As a data analytics consultant, one of the more frequent pains described to me by clients is slow performing dashboards. To troubleshoot and improve Tableau dashboard performance, first, we need to understand how Tableau creates the views.
The process from request to render a visualisation
Source: Designing Efficient Workbooks, Tableau Software
Put very simply, when a user requests a new view on Tableau Server, a query is sent to the data source. Tableau takes the data returned from the query to compute a model. This model is then back to the browser. Given this multi-step process to render a view, it’s no surprise that there isn’t a silver bullet solution to improving workbook performance. Instead, there are multiple areas we can investigate for optimising performance. The first of which is data source optimisation.
Your workbook will be slow if the incoming data is a mess! This is because the quality of the data will determine the type of queries from Tableau to the data source, the speed of query execution, and the type of data returned.
Here are my 6 tips for optimising your data source to improve Tableau performance:
1. Referential Integrity allows Join Culling
Imagine you’ve joined multiple tables in Tableau, but the query only requires data from one of the tables. Tableau has a backend functionality, join culling, that culls unnecessarily joins. In this scenario, no joins statements would be included in the query.
However, join culling only works if referential integrity is set, and it works more reliably with inner joins.
It’s best practice to set referential integrity in the database through using foreign keys, checking constraints with user-defined functions, or triggers. Tableau will also automatically join cull if referential integrity is pre-set in the database.
Otherwise, you can select the Assume Referential Integrity option from the Data menu. However, later method will be slower than the former as it only affects performance on Tableau’s end, and the results may be unreliable if the joins are not a pure star schema.
2. Set Indexes on joining/filtering dimensions
Indexes can significantly speed up the performance of queries by organising how information is stored in a database.
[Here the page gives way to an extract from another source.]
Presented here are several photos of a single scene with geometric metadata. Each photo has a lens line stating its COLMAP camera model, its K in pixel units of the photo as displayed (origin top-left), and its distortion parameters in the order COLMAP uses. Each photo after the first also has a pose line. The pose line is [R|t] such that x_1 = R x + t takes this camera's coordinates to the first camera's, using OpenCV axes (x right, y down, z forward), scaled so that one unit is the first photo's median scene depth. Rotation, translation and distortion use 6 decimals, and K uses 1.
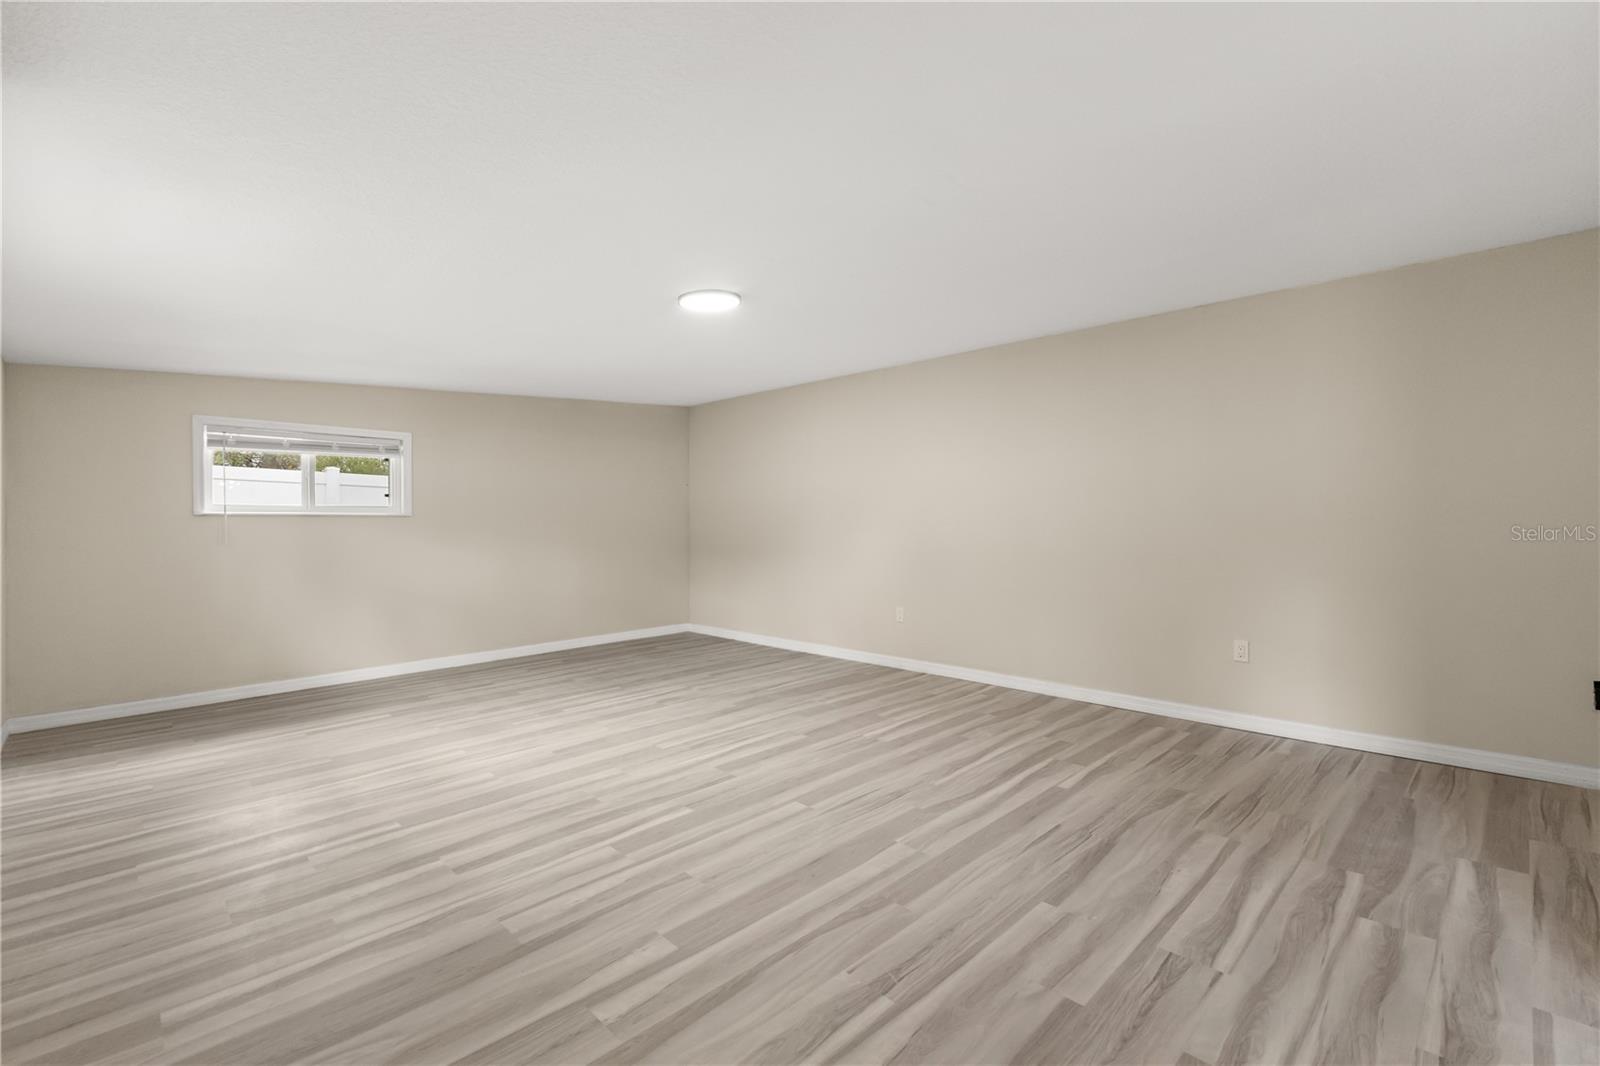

The fields you should consider indexing:
The fields frequently filtered on
Fields you use as context filter often (Recommended to set as the primary index)
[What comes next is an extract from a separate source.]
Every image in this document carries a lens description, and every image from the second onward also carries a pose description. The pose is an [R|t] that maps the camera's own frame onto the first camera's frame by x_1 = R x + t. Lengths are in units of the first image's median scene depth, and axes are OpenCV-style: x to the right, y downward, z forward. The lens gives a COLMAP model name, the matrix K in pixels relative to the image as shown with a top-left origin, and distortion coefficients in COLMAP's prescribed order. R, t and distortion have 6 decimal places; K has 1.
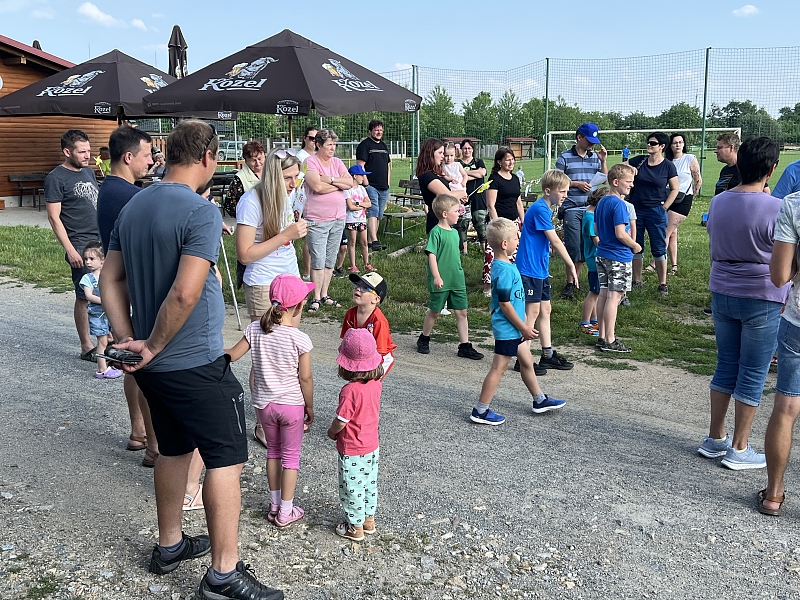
lens RADIAL K [[847.8, 0, 400.0], [0, 847.8, 300.0], [0, 0, 1]] dist [0.010538, 0.000294]
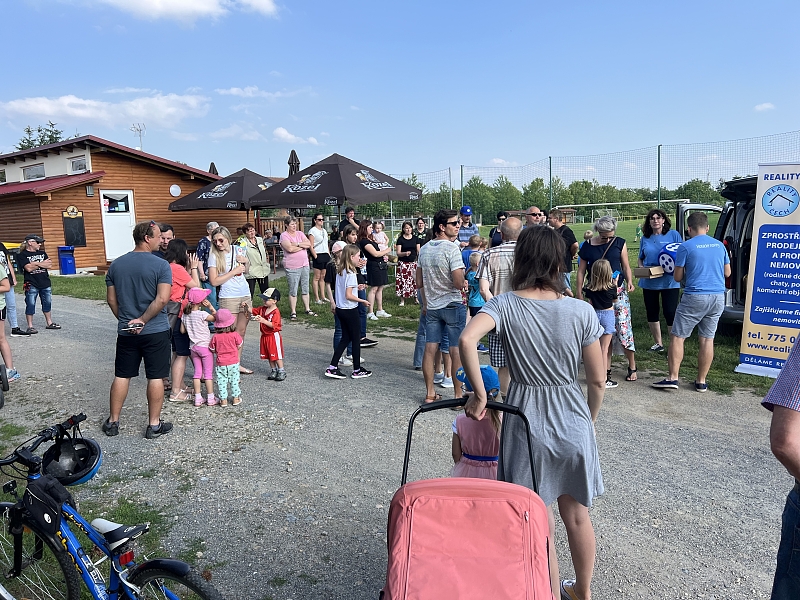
lens RADIAL K [[590.9, 0, 400.0], [0, 590.9, 300.0], [0, 0, 1]] dist [0.026649, -0.035965]
pose [[0.991244, -0.014129, -0.131287, 0.138533], [0.008287, 0.998955, -0.044943, 0.017173], [0.131785, 0.043461, 0.990325, -0.106183]]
The best type of index classification is dependent on the DBMS and data.
3. Parsing and Transforming
Having worked with JSON, XML or HTML data, I prefer to parse and clean my data prior to input into Tableau. This reduces the number of calculations required on Tableau’s side. However, if you need to perform string calculations in Tableau, REGEX is the fastest way to do it.
This includes transposing my data. Tableau prefers long over wide data and while this could be done in-platform using Pivot. However, I’ve found that it’s easier to group and control data transformations in preparation tools such as Tableau Prep and Alteryx.
4. Try to reduce complex calculations, especially LODs
Level of Detail calculations allow computation of values at different levels and granularity. However, with large and complicated data sets requiring views with statements calculating multiple granularities, they can be performance heavy.
If a LOD calculation is causing performance issues, one way around this is to set granularity IDs in your data source beforehand.
For example, using a data preparation tool such as Alteryx, I could replicate LOD calculations by sorting and then assigning a unique identifier using a multi-row formula.
5. Join on integers instead of strings
Given that INTs are calculated faster than strings, joins on INT type fields will be faster than string joins. Therefore, wherever possible, try to cast IDs data types to INT in the data source.
6. Cast your data types correctly in the data source
While it is possible to recast data types in Tableau (e.g. strings into dates, int), it’s best practice to cast them correctly in the data source. This is because when you re-cast a data type in Tableau, every query between Tableau and the data source will include the CAST function.